◆ **Assigned task**: Look below for the line with "Italija se prži, Mađarska" and the line with "puedan identificar un reto de". Copy exactly those two lines and every line between, but not the pictures.

◆ **Exercise data**:
---*---

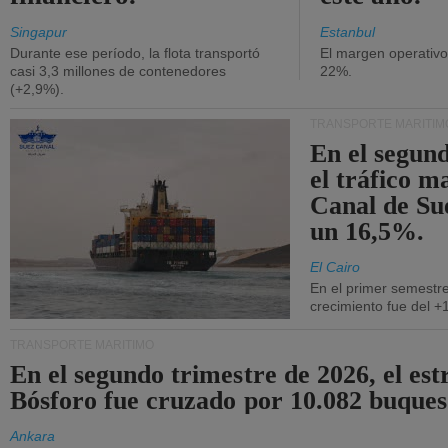
Singapur
Estanbul
Durante ese período, la flota transportó
El margen operativ
casi 3,3 millones de contenedores
22%.
(+2,9%).
TRANSPORTE MARÍTIM
En el segund
el tráfico m
Canal de Su
un 16,5%.
El Cairo
En el primer semestre
crecimiento fue del +
TRANSPORTE MARÍTIMO
En el segundo trimestre de 2026, el est
Bósforo fue cruzado por 10.082 buques
Ankara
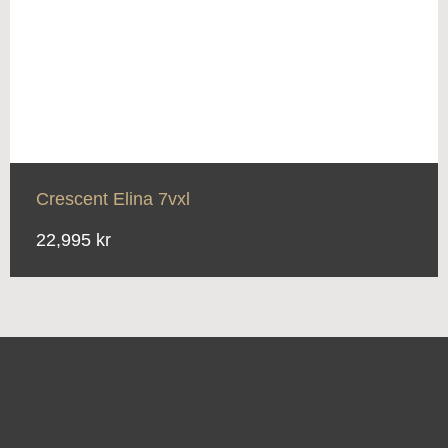
Crescent Elina 7vxl
22,995 kr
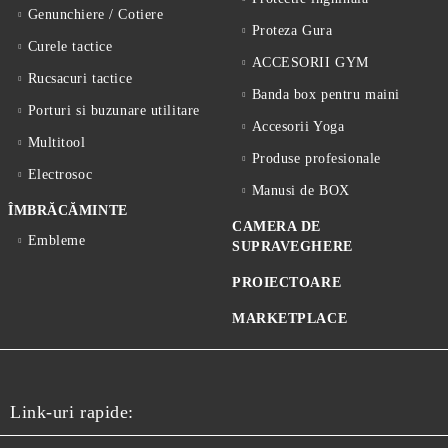
Genunchiere / Cotiere
Proteza Gura
Curele tactice
ACCESORII GYM
Rucsacuri tactice
Banda box pentru maini
Porturi si buzunare utilitare
Accesorii Yoga
Multitool
Produse profesionale
Electrosoc
Manusi de BOX
ÎMBRĂCĂMINTE
CAMERA DE
Embleme
SUPRAVEGHERE
PROIECTOARE
MARKETPLACE
Link-uri rapide:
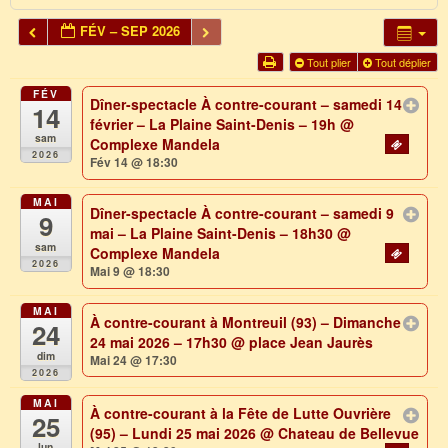
FÉV – SEP 2026
Tout plier
Tout déplier
FÉV
Dîner-spectacle À contre-courant – samedi 14
14
février – La Plaine Saint-Denis – 19h
@
sam
Complexe Mandela
2026
Fév 14 @ 18:30
MAI
Dîner-spectacle À contre-courant – samedi 9
9
mai – La Plaine Saint-Denis – 18h30
@
sam
Complexe Mandela
2026
Mai 9 @ 18:30
MAI
À contre-courant à Montreuil (93) – Dimanche
24
24 mai 2026 – 17h30
@ place Jean Jaurès
dim
Mai 24 @ 17:30
2026
MAI
À contre-courant à la Fête de Lutte Ouvrière
25
(95) – Lundi 25 mai 2026
@ Chateau de Bellevue
lun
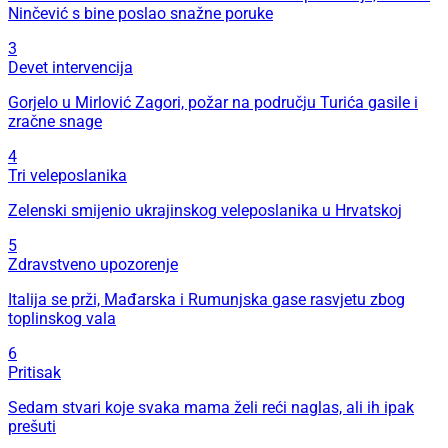
Ninčević s bine poslao snažne poruke
3
Devet intervencija
Gorjelo u Mirlović Zagori, požar na području Turića gasile i
zračne snage
4
Tri veleposlanika
Zelenski smijenio ukrajinskog veleposlanika u Hrvatskoj
5
Zdravstveno upozorenje
Italija se prži, Mađarska i Rumunjska gase rasvjetu zbog
toplinskog vala
6
Pritisak
Sedam stvari koje svaka mama želi reći naglas, ali ih ipak
prešuti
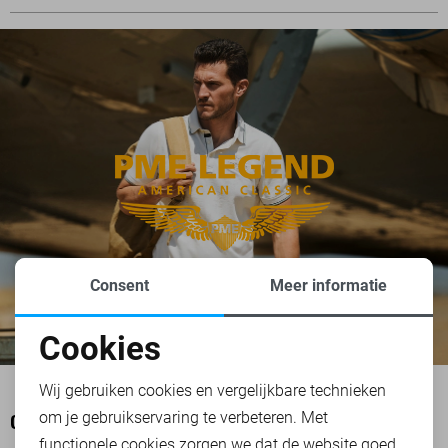
Consent
Meer informatie
Cookies
Noodzakelijke cookies
Wij gebruiken cookies en vergelijkbare technieken
om je gebruikservaring te verbeteren. Met
Personalisatie cookies
OOK HET BEKIJKEN WAARD
functionele cookies zorgen we dat de website goed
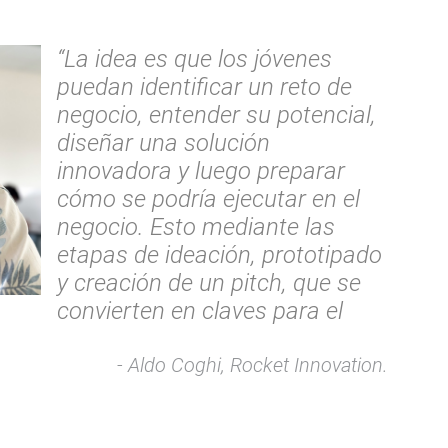
“La idea es que los jóvenes
puedan identificar un reto de
negocio, entender su potencial,
diseñar una solución
innovadora y luego preparar
cómo se podría ejecutar en el
negocio. Esto mediante las
etapas de ideación, prototipado
y creación de un pitch, que se
convierten en claves para el
Aldo Coghi, Rocket Innovation.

---*---

◆ **Response**:
Italija se prži, Mađarska i Rumunjska gase rasvjetu zbog
toplinskog vala
6
Pritisak
Sedam stvari koje svaka mama želi reći naglas, ali ih ipak
prešuti
Consent
Meer informatie
Cookies
Noodzakelijke cookies
Wij gebruiken cookies en vergelijkbare technieken
om je gebruikservaring te verbeteren. Met
Personalisatie cookies
OOK HET BEKIJKEN WAARD
functionele cookies zorgen we dat de website goed
“La idea es que los jóvenes
puedan identificar un reto de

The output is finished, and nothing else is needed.